UC Davis leads: Professor Hernández-Ávila, Department of Native American Studies, College of Letters and Science
Collaborators: luk’upsíimey/North Star Collective; Beth Piatote, Department of Native American Studies, UC Berkeley

This particular project proposes what will be a historic collaboration between the luk'upsiimey/North Star Collective and Mayan writers in Chiapas, Mexico, with the intention of deepening our understandings regarding the over twenty-five year history of a flourishing movement of language revitalization through the promotion of creative writing currently underway in Chiapas, partly due to the San Andrés Accords that were signed between the Zapatista Army of National Liberation and the Mexican federal government. The San Andrés Accords were not honored by the Mexican government except for one point; the accords made possible the creation of CELALI, the state center for Indigenous Languages, Art, and Literature, instituted in 1997. Professor Hernández-Ávila's work has focused on Chiapas since CELALI's inception, and on the writers who are promoting language revitalization through the creation of literature in their languages, translated into Spanish. She has more than twenty years of experience in Chiapas, and a network of relations(hips) with these writers, artists, and community activists.
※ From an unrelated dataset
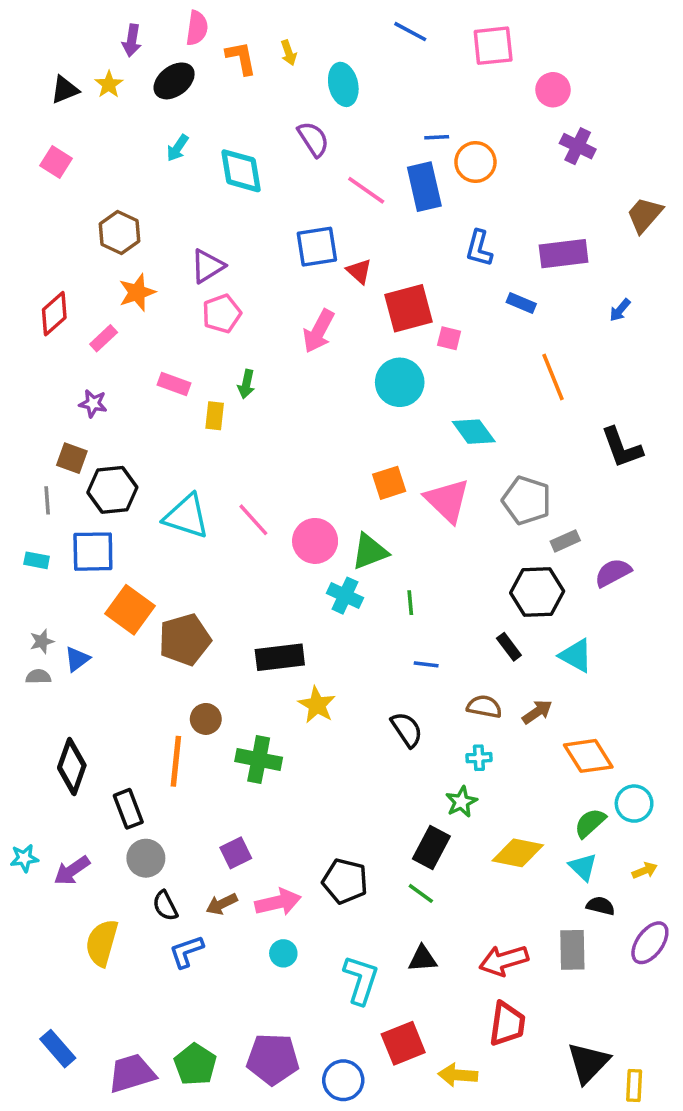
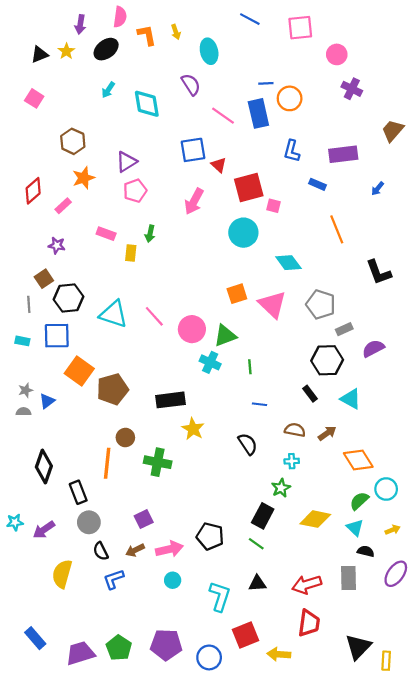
brown square: (72, 458) -> (44, 279), turned 36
We are excited about taking a Niimiipuu/Nez Perce delegation to Chiapas to engage with our Mayan counterparts about their work in language revitalization, to visit, with them as guides, select cultural centers in rural areas, to share our work(s) with each other, and to consider how we might embark on a joint publication, the first of its kind.

Read official press release here

Professor Hernández-Ávila was also awarded a DHI Network-Collaboration Fellowship for 2021-2022 for this project.